---------- Exercise inputs

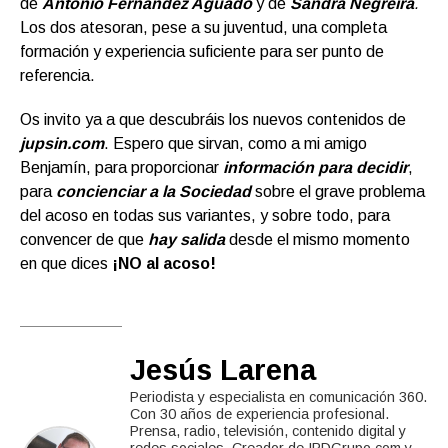
de
Antonio Fernández Aguado
y de
Sandra Negreira
.
Los dos atesoran, pese a su juventud, una completa
formación y experiencia suficiente para ser punto de
referencia.
Os invito ya a que descubráis los nuevos contenidos de
jupsin.com
. Espero que sirvan, como a mi amigo
Benjamín, para proporcionar
información para decidir
,
para
concienciar a la Sociedad
sobre el grave problema
del acoso en todas sus variantes, y sobre todo, para
convencer de que
hay salida
desde el mismo momento
en que dices
¡NO al acoso!
Jesús Larena
Periodista y especialista en comunicación 360.
Con 30 años de experiencia profesional.
Prensa, radio, televisión, contenido digital y
redes sociales. Creador de IPDGrupo.com y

--------------------

Job item: Your answer must be the line holding "convencer de que" plus every later line to the end of the records, copied exactly.

Response box:
convencer de que
hay salida
desde el mismo momento
en que dices
¡NO al acoso!
Jesús Larena
Periodista y especialista en comunicación 360.
Con 30 años de experiencia profesional.
Prensa, radio, televisión, contenido digital y
redes sociales. Creador de IPDGrupo.com y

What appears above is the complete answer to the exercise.